Un Chili divisé commémore le coup d'Etat du général Pinochet il y a 50 ans
Le Chili a clos lundi par une veillée aux chandelles dans un ancien centre de torture les cérémonies du 50e anniversaire du coup d'Etat militaire d'Augusto Pinochet et la chute du gouvernement de Salvador Allende, sur fond de divisions sociale et politique sur l'héritage de sa propre histoire.
Depuis le Palais de La Moneda, bombardé par l'armée de l'air chilienne le 11 septembre 1973, Gabriel Boric a présidé aux commémorations, placées sous le slogan "Démocratie toujours", en présence de chefs d'Etat actuels ou anciens d'Amérique latine.
"Quelle que soit la couleur du régime qui viole les droits de l'Homme, qu'il soit rouge, bleu ou noir, les droits de l'Homme doivent toujours être respectés et leur violation condamnée sans aucune nuance", a lancé le président Boric.
"Le coup d'Etat" du général Pinochet "est indissociable de ce qui s'en est suivi, les droits de l'Homme ont été violés dès le début", a ajouté le dirigeant de gauche de 37 ans, premier président du Chili à être né après le coup d'Etat militaire.
La voix sanglotante, la sénatrice socialiste Isabel Allende, fille du président défunt qui s'est suicidé ce jour-là, a ému l'assistance en contant sa journée du 11 septembre 1973. Face à elle, au premier rang, Maya Fernandez, ministre de la Défense et petite-fille de Salvador Allende.
"Aujourd'hui, alors que la démocratie dans le monde est confrontée à de nouvelles menaces autoritaires, il est plus que jamais nécessaire de renouveler l'engagement de chacun d'entre nous en faveur de la démocratie", a-t-elle dit.
Une minute de silence a été respectée à 11H52, l'heure où La Moneda a été bombardée, ouvrant la voie à 17 années de dictature durant laquelle 1.747 personnes ont été tuées et 1.469 ont disparu.
Mais un demi-siècle plus tard, le Chili est toujours divisé sur le sens à donner à cette commémoration.
Selon une récente enquête réalisée par l'institut Activa Research, 40% des Chiliens estiment qu'Allende est responsable d'avoir conduit le Chili vers le coup d'Etat, tandis que 50% abhorrent le régime imposé par le général.
Par ailleurs, dans un pays où 79% des 20 millions d'habitants sont nés après 1973 et où la principale préoccupation reste l'économie et l'insécurité, ces commémorations suscitent peu d'intérêt.
- "L'histoire jugera" -
Les héritiers politiques du président Allende gouvernent aujourd'hui, mais le Parti républicain, parti d'extrême droite ouvertement nostalgique de Pinochet, est arrivé en tête en mai de l'élection du Conseil chargé de rédiger une nouvelle Constitution, censée amender celle rédigée sous la dictature (1973-1990).

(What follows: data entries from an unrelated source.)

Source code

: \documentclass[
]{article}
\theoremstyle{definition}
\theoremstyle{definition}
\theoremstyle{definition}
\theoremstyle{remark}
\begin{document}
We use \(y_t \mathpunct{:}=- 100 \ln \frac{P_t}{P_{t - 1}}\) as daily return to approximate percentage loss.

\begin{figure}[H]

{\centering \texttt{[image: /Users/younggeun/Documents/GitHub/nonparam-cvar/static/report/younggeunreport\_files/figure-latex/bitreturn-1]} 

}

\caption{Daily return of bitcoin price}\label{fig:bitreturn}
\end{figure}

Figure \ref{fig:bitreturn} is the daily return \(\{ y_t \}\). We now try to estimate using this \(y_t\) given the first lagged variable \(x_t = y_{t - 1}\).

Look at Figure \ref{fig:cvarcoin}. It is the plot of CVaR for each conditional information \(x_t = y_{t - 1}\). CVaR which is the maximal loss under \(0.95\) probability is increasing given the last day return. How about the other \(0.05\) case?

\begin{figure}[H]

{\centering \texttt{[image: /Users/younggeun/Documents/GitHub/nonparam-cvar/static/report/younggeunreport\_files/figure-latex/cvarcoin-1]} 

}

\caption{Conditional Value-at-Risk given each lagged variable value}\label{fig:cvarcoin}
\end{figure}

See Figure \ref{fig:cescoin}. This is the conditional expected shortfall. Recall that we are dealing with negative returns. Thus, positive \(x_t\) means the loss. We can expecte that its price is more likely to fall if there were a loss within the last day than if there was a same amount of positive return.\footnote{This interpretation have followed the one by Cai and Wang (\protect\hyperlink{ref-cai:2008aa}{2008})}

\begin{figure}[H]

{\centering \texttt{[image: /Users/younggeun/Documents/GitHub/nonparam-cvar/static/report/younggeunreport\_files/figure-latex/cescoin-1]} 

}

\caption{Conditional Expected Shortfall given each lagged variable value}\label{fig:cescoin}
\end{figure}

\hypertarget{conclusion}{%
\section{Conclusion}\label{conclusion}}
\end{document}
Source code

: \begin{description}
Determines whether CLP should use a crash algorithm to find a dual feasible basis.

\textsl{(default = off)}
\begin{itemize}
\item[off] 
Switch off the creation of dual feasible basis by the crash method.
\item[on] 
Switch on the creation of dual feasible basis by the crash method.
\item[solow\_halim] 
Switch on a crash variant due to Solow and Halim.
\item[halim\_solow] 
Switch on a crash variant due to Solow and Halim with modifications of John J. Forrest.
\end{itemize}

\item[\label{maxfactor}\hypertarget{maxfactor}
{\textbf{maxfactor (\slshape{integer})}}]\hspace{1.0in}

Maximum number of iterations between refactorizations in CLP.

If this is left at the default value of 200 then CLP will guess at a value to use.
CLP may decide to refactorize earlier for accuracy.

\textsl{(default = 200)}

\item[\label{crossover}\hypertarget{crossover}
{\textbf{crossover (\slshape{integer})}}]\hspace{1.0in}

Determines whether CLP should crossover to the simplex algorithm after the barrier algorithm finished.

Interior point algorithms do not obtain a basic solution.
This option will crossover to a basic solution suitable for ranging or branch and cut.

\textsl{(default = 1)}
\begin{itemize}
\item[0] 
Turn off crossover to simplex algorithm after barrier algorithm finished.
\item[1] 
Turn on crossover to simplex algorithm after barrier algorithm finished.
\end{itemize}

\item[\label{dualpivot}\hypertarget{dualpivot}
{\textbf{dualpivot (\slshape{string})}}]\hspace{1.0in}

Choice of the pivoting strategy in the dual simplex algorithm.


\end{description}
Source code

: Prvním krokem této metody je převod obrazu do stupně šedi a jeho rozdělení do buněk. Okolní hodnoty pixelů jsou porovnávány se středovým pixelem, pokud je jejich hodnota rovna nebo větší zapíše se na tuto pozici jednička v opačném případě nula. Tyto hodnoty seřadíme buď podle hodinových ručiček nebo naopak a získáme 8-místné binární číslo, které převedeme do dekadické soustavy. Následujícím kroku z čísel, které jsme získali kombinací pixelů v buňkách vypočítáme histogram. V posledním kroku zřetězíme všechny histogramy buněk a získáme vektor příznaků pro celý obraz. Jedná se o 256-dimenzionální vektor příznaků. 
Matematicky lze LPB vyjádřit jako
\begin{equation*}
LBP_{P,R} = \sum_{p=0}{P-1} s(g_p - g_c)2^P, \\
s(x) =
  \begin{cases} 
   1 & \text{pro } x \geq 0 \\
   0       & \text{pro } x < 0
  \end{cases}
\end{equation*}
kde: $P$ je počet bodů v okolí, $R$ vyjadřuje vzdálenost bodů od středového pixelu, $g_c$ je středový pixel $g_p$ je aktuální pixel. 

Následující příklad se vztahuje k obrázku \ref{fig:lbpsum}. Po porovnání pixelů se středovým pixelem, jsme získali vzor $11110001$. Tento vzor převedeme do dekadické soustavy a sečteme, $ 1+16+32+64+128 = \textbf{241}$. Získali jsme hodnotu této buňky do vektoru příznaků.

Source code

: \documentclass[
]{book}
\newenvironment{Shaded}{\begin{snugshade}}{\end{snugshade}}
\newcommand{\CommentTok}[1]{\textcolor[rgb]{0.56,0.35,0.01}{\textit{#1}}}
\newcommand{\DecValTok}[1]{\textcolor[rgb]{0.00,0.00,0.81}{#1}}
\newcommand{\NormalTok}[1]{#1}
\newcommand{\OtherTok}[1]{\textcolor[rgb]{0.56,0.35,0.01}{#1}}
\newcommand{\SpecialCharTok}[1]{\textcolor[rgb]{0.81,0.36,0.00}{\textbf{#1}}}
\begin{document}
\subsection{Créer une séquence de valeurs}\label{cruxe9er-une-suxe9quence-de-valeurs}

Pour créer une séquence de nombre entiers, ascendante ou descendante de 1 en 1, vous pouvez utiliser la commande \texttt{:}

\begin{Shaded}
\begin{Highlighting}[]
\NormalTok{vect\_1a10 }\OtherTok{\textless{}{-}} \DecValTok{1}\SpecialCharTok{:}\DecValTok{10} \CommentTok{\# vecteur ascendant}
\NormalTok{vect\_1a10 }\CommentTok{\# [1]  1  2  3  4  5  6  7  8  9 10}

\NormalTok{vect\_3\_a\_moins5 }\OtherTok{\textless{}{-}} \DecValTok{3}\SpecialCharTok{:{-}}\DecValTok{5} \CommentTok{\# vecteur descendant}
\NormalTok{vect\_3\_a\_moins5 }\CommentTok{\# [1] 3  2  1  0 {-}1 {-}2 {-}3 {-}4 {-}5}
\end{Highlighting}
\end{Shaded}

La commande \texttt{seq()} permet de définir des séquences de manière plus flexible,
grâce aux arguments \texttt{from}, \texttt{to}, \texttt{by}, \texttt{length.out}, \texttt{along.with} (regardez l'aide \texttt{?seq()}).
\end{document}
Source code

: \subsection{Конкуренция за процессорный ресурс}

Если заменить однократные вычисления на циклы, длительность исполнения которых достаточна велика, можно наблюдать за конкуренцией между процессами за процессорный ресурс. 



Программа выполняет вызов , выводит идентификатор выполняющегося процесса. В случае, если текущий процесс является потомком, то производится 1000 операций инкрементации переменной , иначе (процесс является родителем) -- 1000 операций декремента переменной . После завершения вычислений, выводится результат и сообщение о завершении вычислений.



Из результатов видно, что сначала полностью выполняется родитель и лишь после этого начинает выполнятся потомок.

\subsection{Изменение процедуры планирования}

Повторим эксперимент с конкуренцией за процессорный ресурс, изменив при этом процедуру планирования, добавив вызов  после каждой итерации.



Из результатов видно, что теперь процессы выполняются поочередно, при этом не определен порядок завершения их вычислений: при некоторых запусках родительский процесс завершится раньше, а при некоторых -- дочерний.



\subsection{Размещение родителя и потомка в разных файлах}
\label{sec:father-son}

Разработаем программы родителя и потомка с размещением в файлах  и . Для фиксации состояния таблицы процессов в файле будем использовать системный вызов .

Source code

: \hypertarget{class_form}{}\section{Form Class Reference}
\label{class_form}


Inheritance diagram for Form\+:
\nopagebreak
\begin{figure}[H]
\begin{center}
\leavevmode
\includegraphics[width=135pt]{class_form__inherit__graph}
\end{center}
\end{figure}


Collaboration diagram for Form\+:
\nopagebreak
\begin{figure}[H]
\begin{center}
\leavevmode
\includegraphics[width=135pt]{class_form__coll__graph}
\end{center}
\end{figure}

L'UDI, un autre parti d'extrême droite, a publié en début de journée un communiqué affirmant que le renversement d'Allende était "devenu inévitable" en raison de la "situation extrême" dans laquelle se trouvait le pays.
"Bien sûr qu'il y avait une autre alternative", a répondu lors de son discours M. Boric, forçant les applaudissements des proches des disparus et des personnalités présentes.
Aucun représentant de l'opposition de droite n'a assisté à la cérémonie à La Moneda ni ne s'est joint à l'engagement de "défendre la démocratie contre les menaces autoritaires" promu par le président.
"C'est très douloureux. L'histoire jugera", a réagit Isabel Allende, déplorant les "reculs" constatés selon elle au cours de ces commémorations.
A Washington, pressé pour savoir si les Etats-Unis présenteraient des excuses officielles pour avoir soutenu le coup d'Etat en 1973, le porte-parole du département d'Etat, Matthew Miller, a répondu ne pas vouloir "parler avec ce niveau de spécificité d'événements qui se sont produits sous une administration précédente il y a 50 ans".
Il a souligné que l'administration Biden "s'est efforcée d'être transparente sur le rôle des Etats-Unis dans ce chapitre de l'histoire chilienne en déclassifiant récemment des documents datant de 1973, comme le gouvernement chilien nous l'avait demandé".
Dans la nuit de lundi, une veillée aux chandelles a drainé des milliers de personnes au stade de Santiago qui avait été converti en centre de détention et de torture pendant la dictature. Aux portes de la ville, des manifestants ont également empêché le passage de véhicules.
Sans avoir jamais mis les pieds dans une prison et encore moins dans un tribunal, Augusto Pinochet est mort d'une crise cardiaque en 2006 à l'âge de 91 ans.